Banyak daerah di indonesia yang masih jauh dari kata layak bila dibandingkan dengan kota-kota besar dalam hal pendidikan.
Bahwa kita semua yang mengenyam pendidikan dengan mudah harus bisa mensyukurinya, ketika melihat laskar pelangi kita bisa melihat geliat menuntut pendidikan yang sangat tinggi, bahwa mereka ingin terus berkembang setiap hari pergi sekolah walaupun harus menempuh puluhan kilo bahkan dengan keadaan yang tidak memungkinkan. Tapi yang membuatnya lebih terasa spesial adalah bagaimana mereka menikmati saat-saat bersekolah, bermain dan menjalani kehidupan dengan rasa syukur yang sama seperti kita pada umumnya walaupun dengan semua keterbatasan. Sekolah yang hanya sepuluh orang, kelas yang hampir rubuh yang setiap hujan bocor, dan ketika ujian harus menumpang ke sekolah lain karna kurangnya siswa.
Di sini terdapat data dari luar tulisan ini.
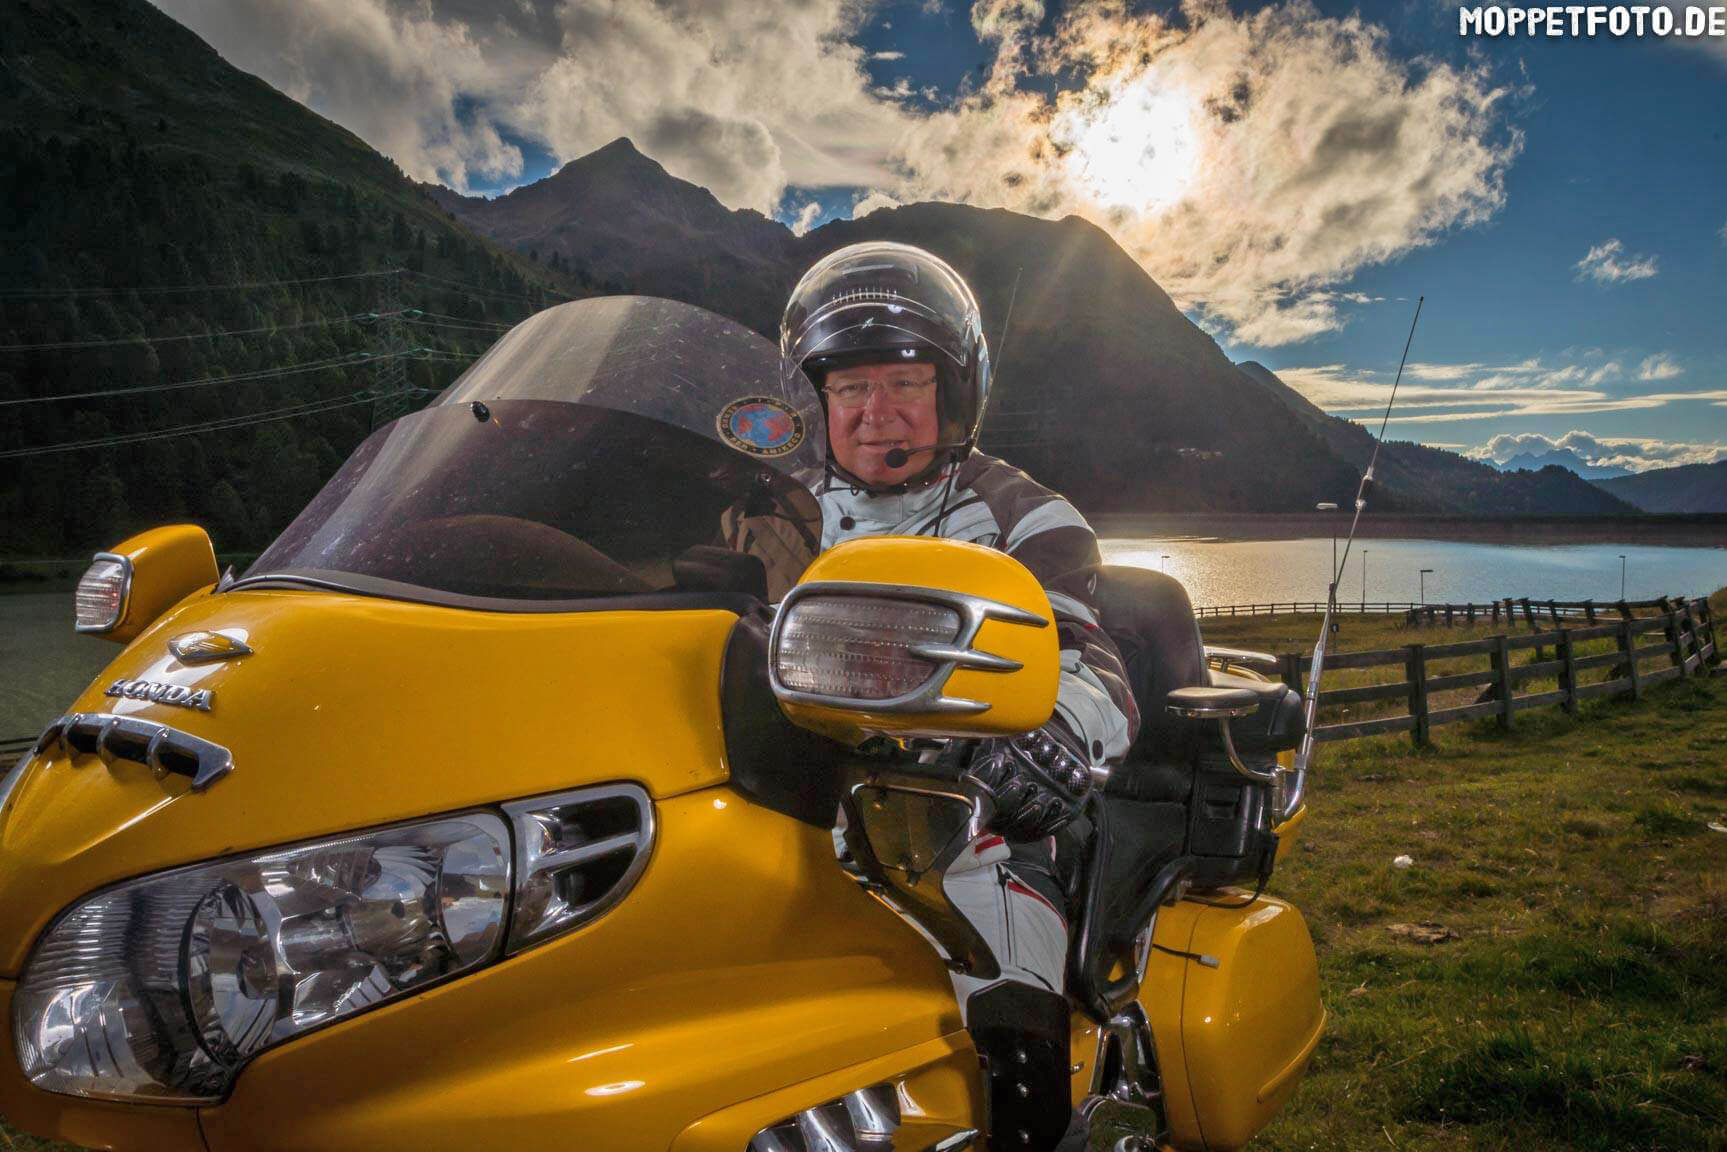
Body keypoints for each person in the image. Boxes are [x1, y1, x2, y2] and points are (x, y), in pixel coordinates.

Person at [779, 241, 1142, 1152]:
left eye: (904, 381)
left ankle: (1029, 1120)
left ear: (955, 393)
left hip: (952, 795)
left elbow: (1087, 662)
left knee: (988, 896)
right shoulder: (763, 506)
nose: (874, 412)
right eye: (849, 387)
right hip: (771, 778)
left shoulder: (1023, 515)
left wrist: (1049, 738)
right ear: (813, 400)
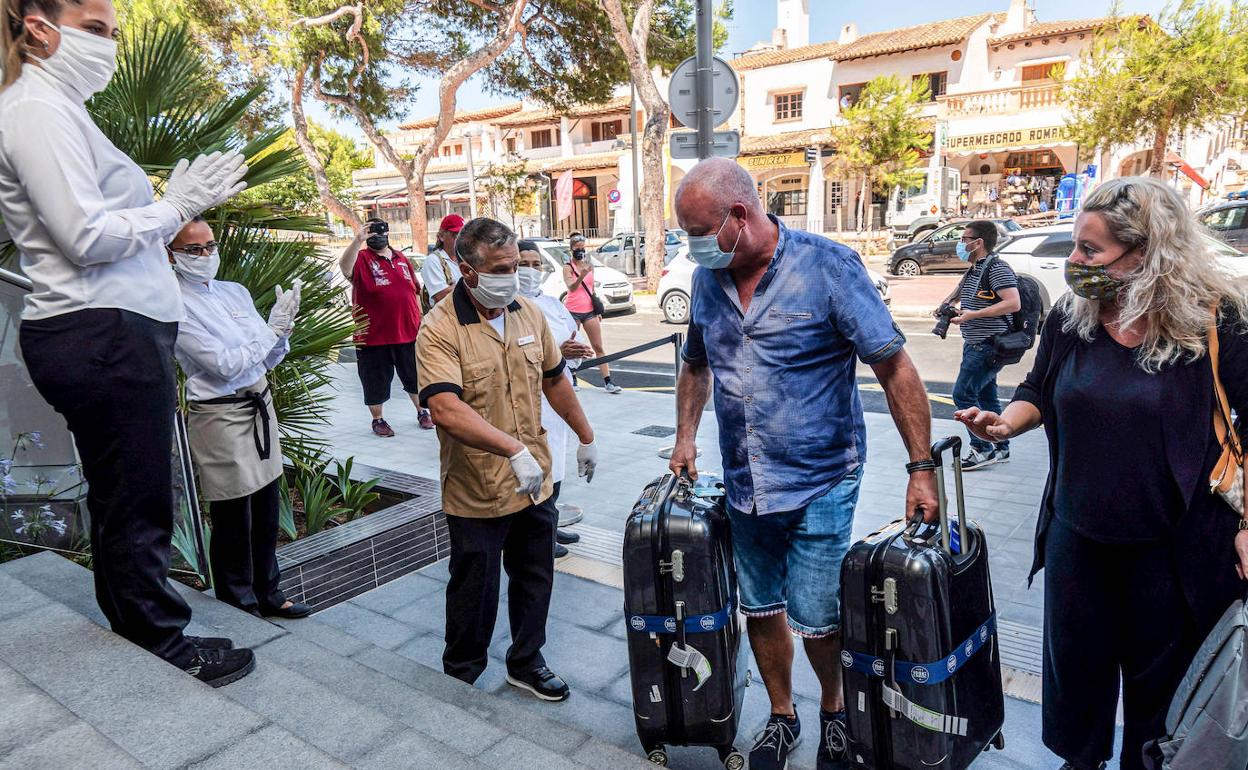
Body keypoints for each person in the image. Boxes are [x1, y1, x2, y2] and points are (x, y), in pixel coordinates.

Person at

"Belajar adalah hiburan yang membuatnya lupa pada seluruh penat dan kesulitan hidup. Buku baginya adalah obat dan sumur kehidupan yang airnya selalu memberi kekuatan baru agar ia mampu mengayuh peda menantang angin setiap hari. – Lintang"
"Hidup bisa demikian bahagia dalam keterbatasan jika dimaknai dengan keikhlasan berkorban untuk sesama. Hiduplah untuk memberi sebanyak-banyaknya, bukan untuk menerima sebanyak-banyaknya - Pak harfan"
Ada banyak "Lintang" lainnya di Indonesia yang tidak bisa menikmati pendidikan karna keadaan, tidak tersentuh oleh pemerintah; mereka yang harusnya menikmati masa kecil dan pendidikan tetapi harus dipaksa menerima keadaan.